V/O: The greatest cataclysm in history grew out of ancient and ordinary human emotions. Anger and arrogance and bigotry. Victimhood and the lust for power. And it ended because other human qualities; courage and perseverance and selflessness, faith, leadership and the hunger for freedom, combined with unimaginable brutality to change the course of human events. The second World War brought out the best and the worst in a generation, and blurred the two so that they became at times almost indistinguishable. In the killing that engulfed the world from 1939 to 1945, between fifty and sixty million people died; so many, and in so many different places, that the real number will never be known. More than eighty five million men and women served in uniform. But the overwhelming majority of those who perished were civilians. Men, women and children obliterated by the arithmetic of war. The United States of America was relatively fortunate.
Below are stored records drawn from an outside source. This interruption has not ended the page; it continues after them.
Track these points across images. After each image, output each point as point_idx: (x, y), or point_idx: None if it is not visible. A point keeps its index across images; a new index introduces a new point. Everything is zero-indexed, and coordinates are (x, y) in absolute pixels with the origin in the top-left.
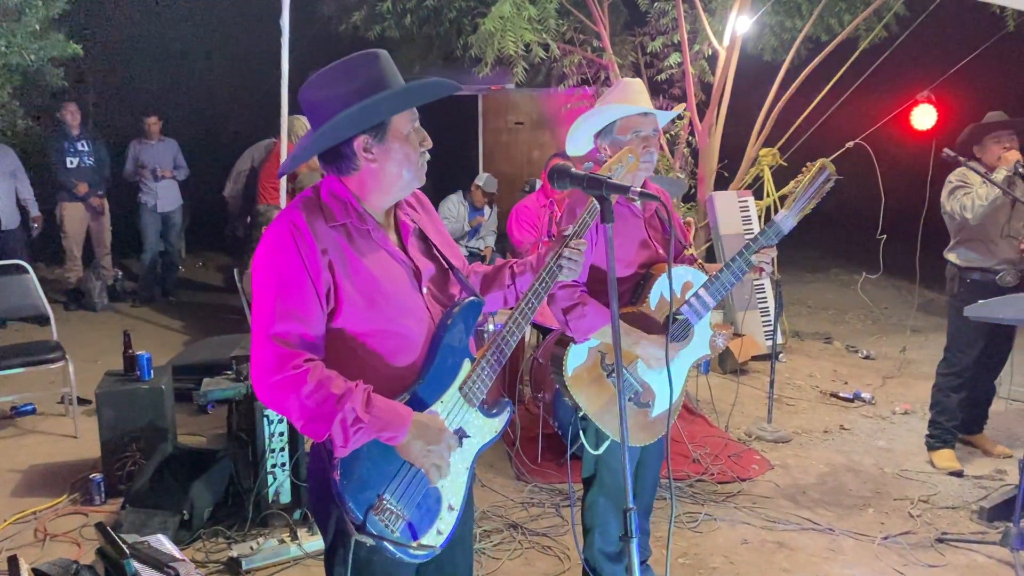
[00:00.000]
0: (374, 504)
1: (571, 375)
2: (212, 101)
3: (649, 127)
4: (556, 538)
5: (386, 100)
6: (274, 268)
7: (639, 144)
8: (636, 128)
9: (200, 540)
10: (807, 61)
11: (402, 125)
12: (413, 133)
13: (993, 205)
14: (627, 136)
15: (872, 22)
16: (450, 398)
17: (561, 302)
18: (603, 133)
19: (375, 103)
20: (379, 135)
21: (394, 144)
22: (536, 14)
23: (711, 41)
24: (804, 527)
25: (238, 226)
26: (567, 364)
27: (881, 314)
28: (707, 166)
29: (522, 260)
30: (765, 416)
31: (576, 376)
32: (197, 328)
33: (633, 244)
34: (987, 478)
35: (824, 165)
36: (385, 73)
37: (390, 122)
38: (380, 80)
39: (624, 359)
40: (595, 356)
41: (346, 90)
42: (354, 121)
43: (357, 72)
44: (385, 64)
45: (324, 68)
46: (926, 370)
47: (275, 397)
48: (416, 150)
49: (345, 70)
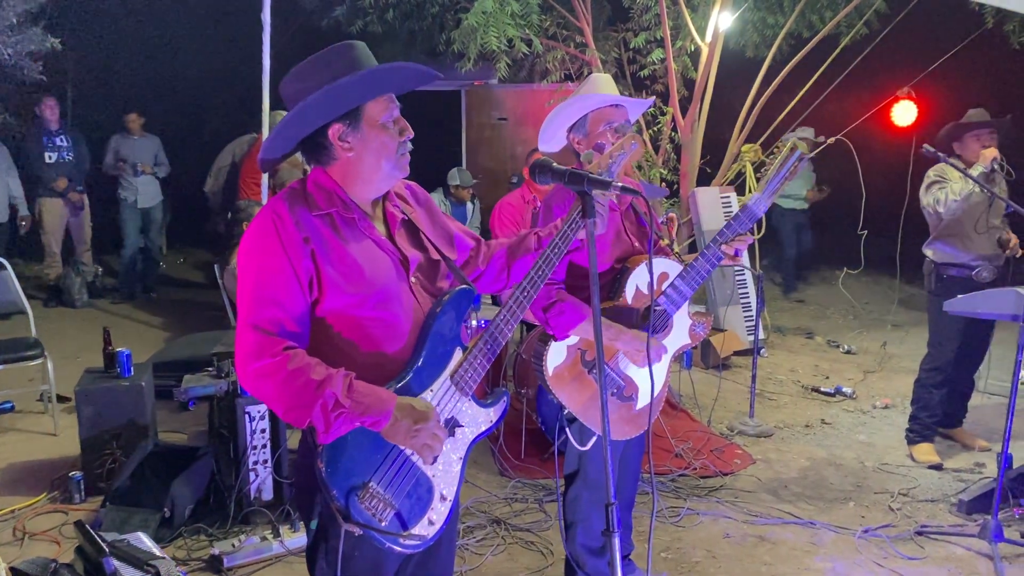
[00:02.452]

More than 405,000 soldiers and sailor, airmen and Marines died. But that figure represented proportionately fewer military casualties than were suffered by any of the other major combatants. American cities were not destroyed. American civilians were never really at risk. But without American power, without the sacrifice of American lives, the struggle’s outcome would have been very different. The American economy only grew stronger as the fighting went on. And by the time it ended, the United States would be the most powerful nation on Earth, and a once isolated and insular people would find themselves at the center of world affairs. The war touched every family, on every street, in every town in America. Towns like Luverne, Minnesota, Sacramento, California, Waterbury, Connecticut, and Mobile, Alabama. And nothing would ever be the same again.
Sam Hynes: I’m not sure I can speak about why human beings, in general, go to war. I think that’s a pretty large category. I can only speak about why eighteen year-olds from Minneapolis go to war. They go to war because it’s impossible not to. Because a current is established in the society, so swift, flowing toward war, that every young man that steps into it is carried downstream.